Your objective
Supply the number of lines in the data below that hold "rfcvModel", and let that number be the whole answer.

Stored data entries

+++

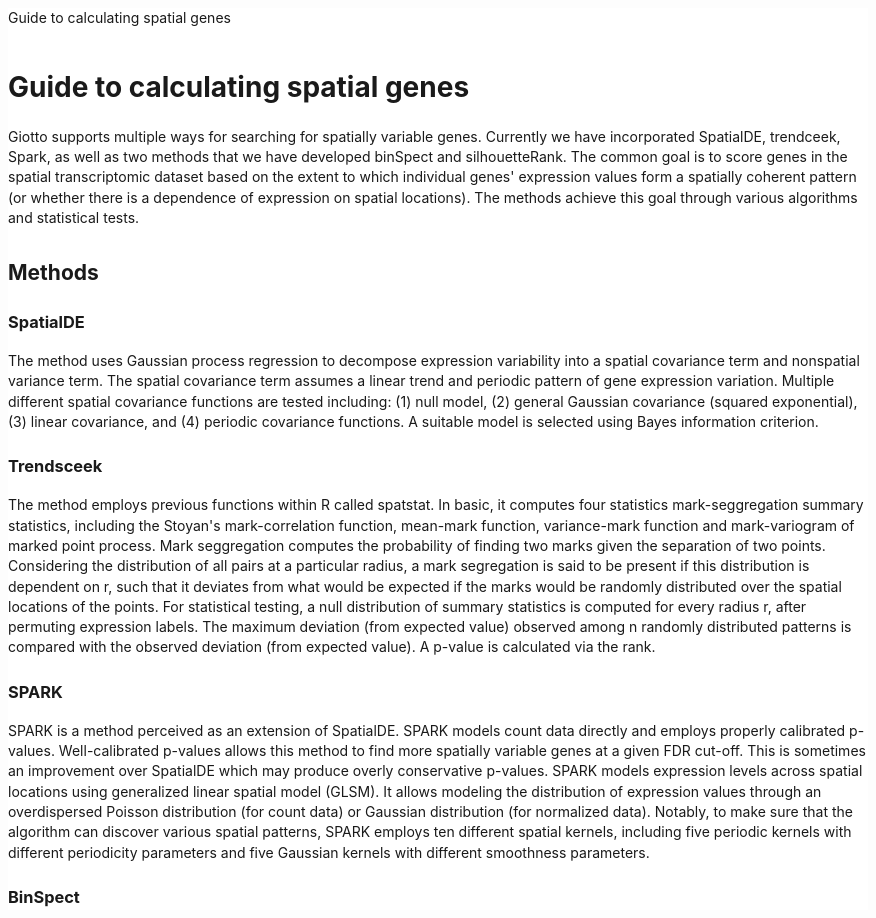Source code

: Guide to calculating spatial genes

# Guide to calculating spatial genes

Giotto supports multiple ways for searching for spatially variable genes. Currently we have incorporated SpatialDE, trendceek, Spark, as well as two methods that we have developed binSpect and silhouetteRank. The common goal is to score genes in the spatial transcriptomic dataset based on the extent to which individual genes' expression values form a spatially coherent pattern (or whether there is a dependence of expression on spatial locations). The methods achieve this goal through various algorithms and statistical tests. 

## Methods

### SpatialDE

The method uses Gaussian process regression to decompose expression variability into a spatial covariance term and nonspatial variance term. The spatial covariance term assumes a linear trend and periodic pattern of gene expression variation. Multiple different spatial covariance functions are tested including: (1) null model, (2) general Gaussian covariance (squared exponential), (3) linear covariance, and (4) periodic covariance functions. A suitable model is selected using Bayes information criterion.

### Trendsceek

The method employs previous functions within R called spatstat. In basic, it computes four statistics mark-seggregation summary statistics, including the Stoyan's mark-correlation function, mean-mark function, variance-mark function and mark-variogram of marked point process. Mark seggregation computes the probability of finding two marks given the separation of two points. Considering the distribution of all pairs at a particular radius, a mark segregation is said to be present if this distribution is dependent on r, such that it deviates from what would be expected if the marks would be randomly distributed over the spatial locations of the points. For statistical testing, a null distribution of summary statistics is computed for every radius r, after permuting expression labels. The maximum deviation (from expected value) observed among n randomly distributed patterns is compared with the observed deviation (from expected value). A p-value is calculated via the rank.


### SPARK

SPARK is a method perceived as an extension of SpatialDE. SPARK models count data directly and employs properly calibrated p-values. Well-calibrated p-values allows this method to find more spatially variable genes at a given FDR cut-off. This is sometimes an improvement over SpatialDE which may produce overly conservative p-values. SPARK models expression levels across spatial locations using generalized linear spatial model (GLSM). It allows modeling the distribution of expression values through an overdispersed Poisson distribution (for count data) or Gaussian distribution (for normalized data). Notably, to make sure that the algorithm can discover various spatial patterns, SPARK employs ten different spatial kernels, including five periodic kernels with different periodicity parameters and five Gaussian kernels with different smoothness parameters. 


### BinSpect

+++

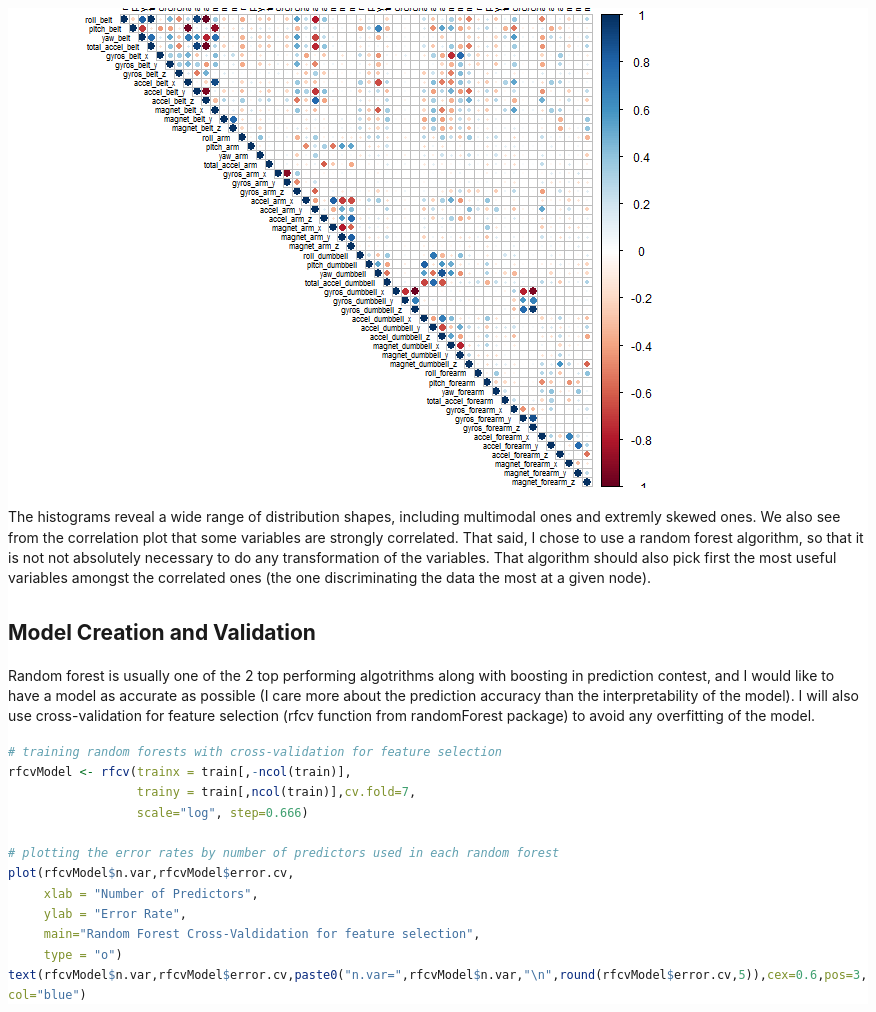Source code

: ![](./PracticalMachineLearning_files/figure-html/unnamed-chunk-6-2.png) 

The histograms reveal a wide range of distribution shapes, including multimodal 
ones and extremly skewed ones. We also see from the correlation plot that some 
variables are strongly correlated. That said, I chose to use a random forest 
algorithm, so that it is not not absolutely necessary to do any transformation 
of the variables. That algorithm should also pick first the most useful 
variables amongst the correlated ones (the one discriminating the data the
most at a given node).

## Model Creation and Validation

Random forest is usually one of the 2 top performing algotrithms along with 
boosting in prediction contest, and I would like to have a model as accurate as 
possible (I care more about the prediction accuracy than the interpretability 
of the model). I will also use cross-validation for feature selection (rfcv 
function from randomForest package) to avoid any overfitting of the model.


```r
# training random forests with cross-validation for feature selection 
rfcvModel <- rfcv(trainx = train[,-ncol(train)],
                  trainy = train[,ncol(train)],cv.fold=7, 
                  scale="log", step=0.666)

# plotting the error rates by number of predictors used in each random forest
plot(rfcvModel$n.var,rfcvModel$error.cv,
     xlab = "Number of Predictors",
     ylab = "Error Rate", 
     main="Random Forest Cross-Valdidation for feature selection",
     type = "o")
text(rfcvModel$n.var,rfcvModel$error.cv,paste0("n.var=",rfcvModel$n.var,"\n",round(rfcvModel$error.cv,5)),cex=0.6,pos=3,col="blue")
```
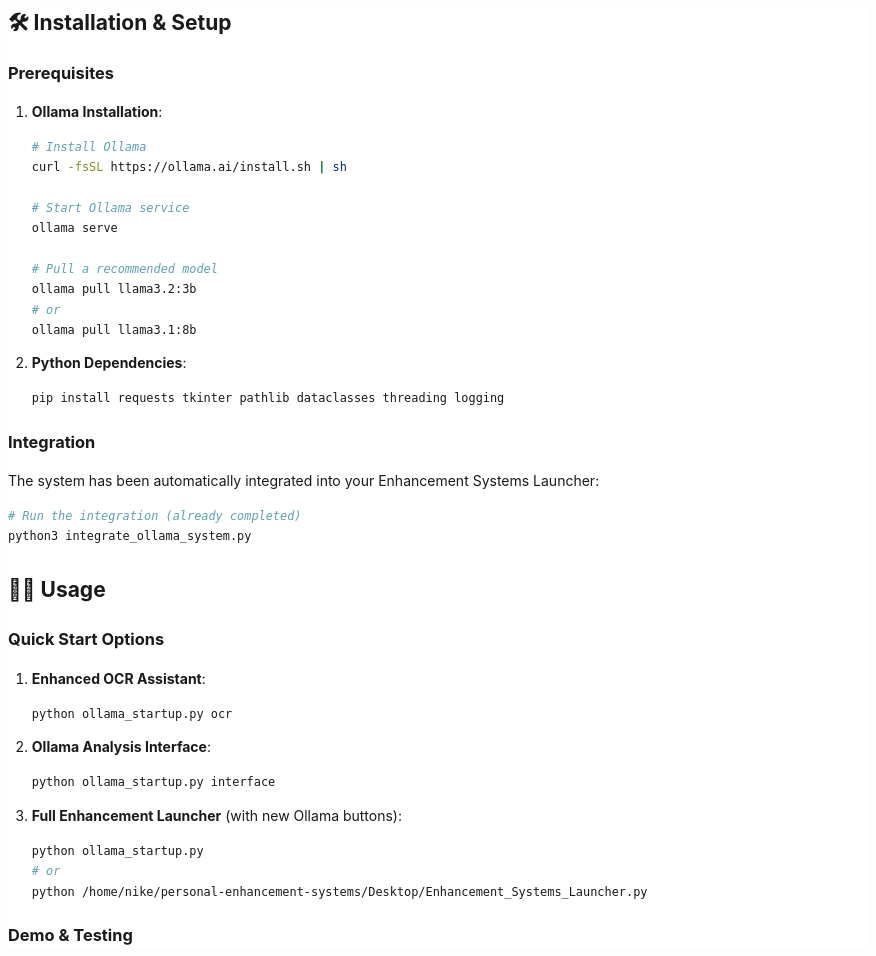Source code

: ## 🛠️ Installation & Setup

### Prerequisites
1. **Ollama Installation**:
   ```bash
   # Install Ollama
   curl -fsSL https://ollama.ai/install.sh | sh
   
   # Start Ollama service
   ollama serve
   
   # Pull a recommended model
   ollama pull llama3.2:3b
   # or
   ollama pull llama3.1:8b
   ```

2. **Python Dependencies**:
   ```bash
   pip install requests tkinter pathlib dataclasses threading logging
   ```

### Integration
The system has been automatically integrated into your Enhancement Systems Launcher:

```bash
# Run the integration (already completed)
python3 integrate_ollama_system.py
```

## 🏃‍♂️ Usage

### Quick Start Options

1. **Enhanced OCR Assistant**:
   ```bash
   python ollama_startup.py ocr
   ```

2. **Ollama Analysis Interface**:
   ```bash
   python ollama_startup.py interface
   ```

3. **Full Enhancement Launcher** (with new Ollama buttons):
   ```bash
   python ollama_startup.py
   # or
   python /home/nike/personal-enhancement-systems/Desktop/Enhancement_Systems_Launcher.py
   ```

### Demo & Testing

+++

Solution
3